Une taupe dans le dispositif d’intelligence économique

L’affaire d’espionnage industriel qui a récemment opposé Renault à l’hebdomadaire automobile Auto Plus révèle un type de menaces informationnelles que les responsables de l’intelligence économique (IE) préfèrent souvent occulter: l’existence de taupes au sein de l’entreprise, voire au cœur du dispositif d’IE. Il s’agit d’un fait grave; et non du simple jus de cerveau d’analyste.

Plus qu’un péché par omission

Même dans son manuel de référence L’intelligence économique, la comprendre, l’implanter, l’utiliser paru aux éditions de l’organisation en 2006 (l’un des meilleurs et des plus complets de la zone francophone à mon avis), François Jakobiak disserte assez peu sur les cas de trahison interne au sein de l’entreprise. Par sécurité psychologique plus que par omission, la communauté de l’IE s’est jusqu’ici contentée de penser que les menaces informationnelles viennent de l’extérieur (la concurrence, l’Etat, la société civile…) et un peu moins de l’intérieur de l’entreprise (défaillance technique, négligence, erreur ou trahison). Pourtant, telles des jumelles qui partagent tout ou presque, les dispositifs d’intelligence compétitive doivent désormais faire face à l’existence d’espions ou de taupes dans la maison, au même titre que les services de Renseignement classiques.

### Données fournies
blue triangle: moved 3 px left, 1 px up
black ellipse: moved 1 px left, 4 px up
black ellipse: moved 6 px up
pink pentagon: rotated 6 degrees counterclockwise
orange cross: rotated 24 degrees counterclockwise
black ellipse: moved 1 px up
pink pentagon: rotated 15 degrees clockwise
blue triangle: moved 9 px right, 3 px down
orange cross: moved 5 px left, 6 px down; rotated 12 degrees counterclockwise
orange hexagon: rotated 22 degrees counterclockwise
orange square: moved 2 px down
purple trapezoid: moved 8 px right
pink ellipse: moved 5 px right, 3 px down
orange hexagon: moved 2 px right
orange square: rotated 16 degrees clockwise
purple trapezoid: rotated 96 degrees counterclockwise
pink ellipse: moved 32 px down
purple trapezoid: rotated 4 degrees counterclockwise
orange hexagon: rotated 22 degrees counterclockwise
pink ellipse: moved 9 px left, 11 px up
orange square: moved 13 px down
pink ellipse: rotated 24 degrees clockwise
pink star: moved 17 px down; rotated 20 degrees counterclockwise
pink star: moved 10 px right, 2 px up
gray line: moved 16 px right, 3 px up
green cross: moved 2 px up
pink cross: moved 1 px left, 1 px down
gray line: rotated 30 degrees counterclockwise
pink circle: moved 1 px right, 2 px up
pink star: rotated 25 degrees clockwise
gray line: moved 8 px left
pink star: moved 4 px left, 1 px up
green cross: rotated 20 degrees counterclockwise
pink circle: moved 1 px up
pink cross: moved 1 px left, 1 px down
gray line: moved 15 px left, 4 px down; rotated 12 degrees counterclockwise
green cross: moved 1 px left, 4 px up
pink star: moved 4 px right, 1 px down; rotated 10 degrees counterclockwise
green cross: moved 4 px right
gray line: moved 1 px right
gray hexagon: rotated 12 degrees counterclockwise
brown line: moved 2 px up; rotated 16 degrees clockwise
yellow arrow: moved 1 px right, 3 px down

### Défis
[A] Répondez à ces questions sur l'extrait consacré aux taupes dans l'intelligence économique :
(i) Quelle entreprise s'est opposée à l'hebdomadaire Auto Plus dans l'affaire d'espionnage industriel ?
(ii) En quelle année le manuel de François Jakobiak est-il paru ?
(iii) Quelles menaces venant de l'intérieur de l'entreprise sont énumérées entre parenthèses ?
[B] Reproduisez à l'identique les 43 lignes du bloc 1, du triangle bleu déplacé de 3 px vers la gauche jusqu'à la flèche jaune.

### Réponses complètes
[A]
(i) Renault.
(ii) En 2006.
(iii) La défaillance technique, la négligence, l'erreur ou la trahison.

[B]
blue triangle: moved 3 px left, 1 px up
black ellipse: moved 1 px left, 4 px up
black ellipse: moved 6 px up
pink pentagon: rotated 6 degrees counterclockwise
orange cross: rotated 24 degrees counterclockwise
black ellipse: moved 1 px up
pink pentagon: rotated 15 degrees clockwise
blue triangle: moved 9 px right, 3 px down
orange cross: moved 5 px left, 6 px down; rotated 12 degrees counterclockwise
orange hexagon: rotated 22 degrees counterclockwise
orange square: moved 2 px down
purple trapezoid: moved 8 px right
pink ellipse: moved 5 px right, 3 px down
orange hexagon: moved 2 px right
orange square: rotated 16 degrees clockwise
purple trapezoid: rotated 96 degrees counterclockwise
pink ellipse: moved 32 px down
purple trapezoid: rotated 4 degrees counterclockwise
orange hexagon: rotated 22 degrees counterclockwise
pink ellipse: moved 9 px left, 11 px up
orange square: moved 13 px down
pink ellipse: rotated 24 degrees clockwise
pink star: moved 17 px down; rotated 20 degrees counterclockwise
pink star: moved 10 px right, 2 px up
gray line: moved 16 px right, 3 px up
green cross: moved 2 px up
pink cross: moved 1 px left, 1 px down
gray line: rotated 30 degrees counterclockwise
pink circle: moved 1 px right, 2 px up
pink star: rotated 25 degrees clockwise
gray line: moved 8 px left
pink star: moved 4 px left, 1 px up
green cross: rotated 20 degrees counterclockwise
pink circle: moved 1 px up
pink cross: moved 1 px left, 1 px down
gray line: moved 15 px left, 4 px down; rotated 12 degrees counterclockwise
green cross: moved 1 px left, 4 px up
pink star: moved 4 px right, 1 px down; rotated 10 degrees counterclockwise
green cross: moved 4 px right
gray line: moved 1 px right
gray hexagon: rotated 12 degrees counterclockwise
brown line: moved 2 px up; rotated 16 degrees clockwise
yellow arrow: moved 1 px right, 3 px down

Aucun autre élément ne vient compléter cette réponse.